INSTRUCTIONS:
a) From the passage on organizational transformation below, copy word for word the part that opens with the words containing "In episode 9, I" and closes with "capacity for change.".
b) In the passage on organizational transformation below, what share of productive time is lost to task switching and attention residue, according to scientific reports published in 2025?
c) Decide whether each statement agrees with the passage on organizational transformation below. Answer yes or no for each, and quote the words that settle it.
(i) The unwritten contract predicts employee behavior more powerfully than the formal employment terms.
(ii) The psychological contract was explored in episode 9.
(iii) The exhaustion caused by emotional dissonance is closely tied to the number of hours worked.
::: PAGE EXTRACT :::
In episode 20, we explored the psychological contract, the unwritten promises that every organization makes to its people. Research has established that this unwritten contract is actually a more powerful predictor of employee behavior than the formal employment terms.

Let me give you a quick example here. The written contract says your role is major gifts officer. The unwritten contract says, you are the relationship expert here; your instincts matter. Then an AI-driven donor scoring system arrives and replaces gut instinct with algorithms. The tool may be better, but the psychological contract just told that person their human judgment is no longer needed. The staff member doesn’t feel retrained. They feel betrayed.

Think about a merger that consolidates three departments into one. The written contract says we value collaboration. The unwritten contract says your department has autonomy, you’ve built something here. The merger then doesn’t feel collaborative; it feels like erasure.

This is why transformation efforts generate feelings of betrayal rather than just resistance. You’re not breaking a policy. You’re breaking a promise that was never written down, but is so very deeply felt. And the betrayal doesn’t show up in your engagement survey as “I feel betrayed.” It shows up as quiet disengagement, an increase in sick days. Your most experienced people are polishing their resumes, and institutional knowledge starts walking out the door because people who carry it no longer feel the organization values what they bring.

Until you understand the psychological contract, every transformation you launch will simply produce theater. Because you’re asking people to invest in a new future while simultaneously demonstrating that the old promises don’t hold.

Transformation Fatigue and Cognitive Load

In episode 9, I introduced the concept of transformation fatigue. It’s the idea that organizations have a finite change absorption budget. So today I want to go deeper into the mechanism. There are three hidden cognitive loads that leaders carry during transformation. And they are mostly invisible, they’re unmeasured, and they’re destroying your people’s capacity for change.

First, the information switching burden. Your leaders are maintaining awareness across multiple organizational systems while constantly shifting between different mental models. Strategic planning, then a donor call, then internal politics, then a technical problem. Each context switch depletes the prefrontal cortex, not metaphorically, but physiologically. Scientific reports published in 2025 demonstrated that 40% of productive time is lost to task switching and attention residue. By mid-afternoon, your initiatives are not competing with resistance. They are confronting cognitive depletion.

Second, the emotional labor quotient. Leaders must constantly read, interpret, and respond to emotional cues from multiple stakeholder groups while managing their own psychological state. This creates what psychologists call emotional dissonance, the gap between felt emotions and expressed emotions. When a leader is projecting confidence while internally processing uncertainty, that dissonance is physically exhausting in ways that are completely unrelated to hours worked.
::: DATA FOR REVIEW :::
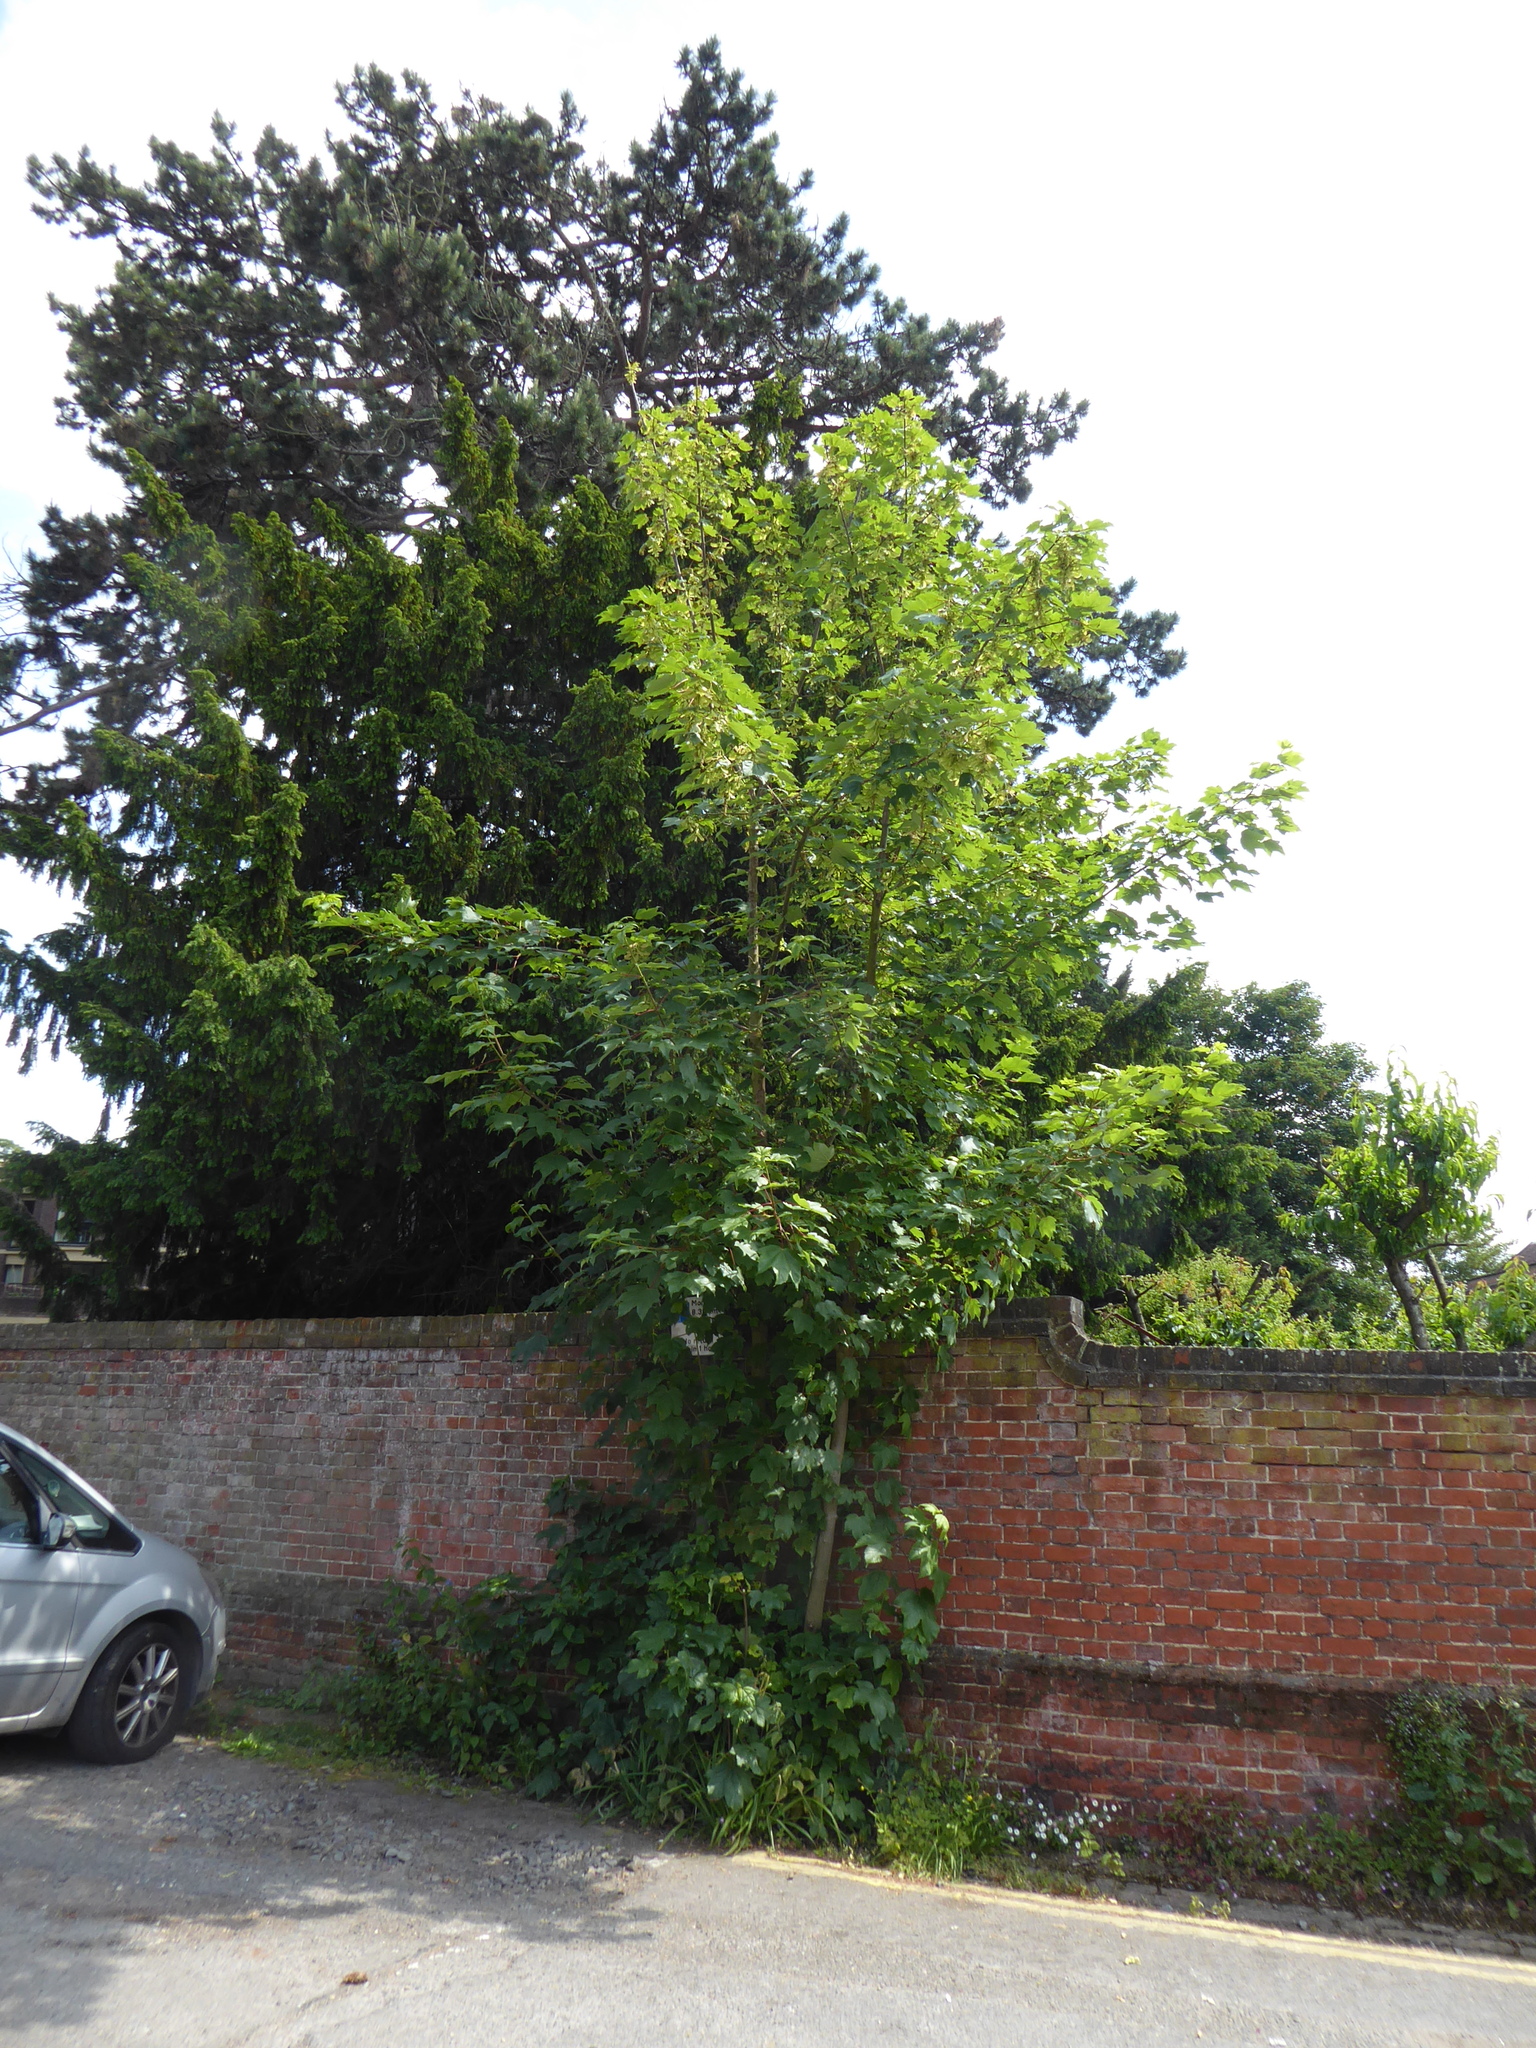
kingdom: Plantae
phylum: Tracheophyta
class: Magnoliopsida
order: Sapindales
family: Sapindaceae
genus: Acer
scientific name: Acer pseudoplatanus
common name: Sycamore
:::
SOLVED PROBLEMS:
a)
In episode 9, I introduced the concept of transformation fatigue. It’s the idea that organizations have a finite change absorption budget. So today I want to go deeper into the mechanism. There are three hidden cognitive loads that leaders carry during transformation. And they are mostly invisible, they’re unmeasured, and they’re destroying your people’s capacity for change.

b) 40% of productive time is lost to task switching and attention residue.

c)
(i) Yes: "this unwritten contract is actually a more powerful predictor of employee behavior than the formal employment terms."
(ii) No: "In episode 20, we explored the psychological contract."
(iii) No: "that dissonance is physically exhausting in ways that are completely unrelated to hours worked."